>>>

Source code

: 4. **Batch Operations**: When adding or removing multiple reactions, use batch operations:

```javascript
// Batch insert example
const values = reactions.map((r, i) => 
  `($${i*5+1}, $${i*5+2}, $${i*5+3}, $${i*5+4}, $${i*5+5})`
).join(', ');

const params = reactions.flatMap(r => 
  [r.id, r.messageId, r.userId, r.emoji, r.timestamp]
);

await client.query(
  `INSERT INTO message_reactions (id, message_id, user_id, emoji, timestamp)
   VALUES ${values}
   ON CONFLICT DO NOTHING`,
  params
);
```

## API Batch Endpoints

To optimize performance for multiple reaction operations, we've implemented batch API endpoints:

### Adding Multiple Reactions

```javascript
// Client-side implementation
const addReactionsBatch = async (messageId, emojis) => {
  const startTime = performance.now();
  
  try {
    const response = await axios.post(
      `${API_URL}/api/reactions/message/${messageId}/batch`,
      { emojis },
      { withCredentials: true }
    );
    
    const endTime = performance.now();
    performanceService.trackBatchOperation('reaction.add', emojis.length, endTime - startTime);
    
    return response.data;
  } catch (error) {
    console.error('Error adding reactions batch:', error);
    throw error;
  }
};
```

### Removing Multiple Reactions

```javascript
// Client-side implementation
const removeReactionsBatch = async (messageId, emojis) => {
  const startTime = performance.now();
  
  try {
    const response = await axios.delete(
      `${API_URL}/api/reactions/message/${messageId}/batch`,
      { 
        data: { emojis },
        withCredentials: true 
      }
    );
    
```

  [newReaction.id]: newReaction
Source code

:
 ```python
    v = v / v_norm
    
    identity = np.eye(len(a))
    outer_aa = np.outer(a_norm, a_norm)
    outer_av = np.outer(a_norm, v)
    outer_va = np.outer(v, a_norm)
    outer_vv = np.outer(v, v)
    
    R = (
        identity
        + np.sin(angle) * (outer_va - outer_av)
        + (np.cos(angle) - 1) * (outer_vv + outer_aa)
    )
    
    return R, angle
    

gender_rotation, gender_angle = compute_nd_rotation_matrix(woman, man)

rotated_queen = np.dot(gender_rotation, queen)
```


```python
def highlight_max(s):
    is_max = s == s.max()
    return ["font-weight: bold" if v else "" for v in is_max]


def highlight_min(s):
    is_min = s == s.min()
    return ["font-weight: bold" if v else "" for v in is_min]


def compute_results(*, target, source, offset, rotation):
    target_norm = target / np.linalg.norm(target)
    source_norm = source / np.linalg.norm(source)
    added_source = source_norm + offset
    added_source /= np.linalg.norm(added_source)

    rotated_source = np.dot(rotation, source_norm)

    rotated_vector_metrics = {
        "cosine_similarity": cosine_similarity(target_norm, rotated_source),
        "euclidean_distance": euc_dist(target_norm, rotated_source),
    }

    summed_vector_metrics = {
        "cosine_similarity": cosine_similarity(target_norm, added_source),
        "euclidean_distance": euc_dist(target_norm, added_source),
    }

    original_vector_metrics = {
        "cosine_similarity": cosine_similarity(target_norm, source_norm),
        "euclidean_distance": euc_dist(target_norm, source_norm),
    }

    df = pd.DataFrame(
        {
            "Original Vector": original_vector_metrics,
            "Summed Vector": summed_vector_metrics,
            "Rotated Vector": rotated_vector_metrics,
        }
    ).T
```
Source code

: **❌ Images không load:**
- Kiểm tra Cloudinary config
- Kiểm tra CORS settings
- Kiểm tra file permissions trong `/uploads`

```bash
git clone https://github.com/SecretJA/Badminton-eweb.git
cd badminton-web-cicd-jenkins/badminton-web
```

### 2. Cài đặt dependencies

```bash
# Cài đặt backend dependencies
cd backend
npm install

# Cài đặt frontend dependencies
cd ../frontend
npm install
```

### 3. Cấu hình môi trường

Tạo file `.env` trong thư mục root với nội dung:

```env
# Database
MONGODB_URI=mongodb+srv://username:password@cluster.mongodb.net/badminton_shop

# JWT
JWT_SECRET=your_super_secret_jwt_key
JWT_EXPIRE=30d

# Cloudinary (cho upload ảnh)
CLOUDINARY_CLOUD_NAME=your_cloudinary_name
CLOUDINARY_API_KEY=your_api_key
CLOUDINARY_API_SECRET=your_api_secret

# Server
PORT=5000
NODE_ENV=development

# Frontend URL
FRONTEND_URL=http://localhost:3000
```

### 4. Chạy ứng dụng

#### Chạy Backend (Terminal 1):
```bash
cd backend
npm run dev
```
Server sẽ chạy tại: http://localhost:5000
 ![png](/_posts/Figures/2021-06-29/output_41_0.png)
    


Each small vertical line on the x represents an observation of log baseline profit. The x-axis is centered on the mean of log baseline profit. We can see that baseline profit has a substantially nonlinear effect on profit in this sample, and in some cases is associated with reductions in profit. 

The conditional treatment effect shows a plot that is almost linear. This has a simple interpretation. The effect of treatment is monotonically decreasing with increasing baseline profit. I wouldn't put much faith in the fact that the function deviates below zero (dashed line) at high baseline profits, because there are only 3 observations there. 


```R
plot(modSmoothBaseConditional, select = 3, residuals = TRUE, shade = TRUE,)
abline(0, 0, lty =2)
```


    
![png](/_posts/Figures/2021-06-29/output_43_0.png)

<<<

**EXERCISE**
The lines to copy are those in the listing that contain "timestamp".

**COMPLETED EXERCISE**
  [r.id, r.messageId, r.userId, r.emoji, r.timestamp]
  `INSERT INTO message_reactions (id, message_id, user_id, emoji, timestamp)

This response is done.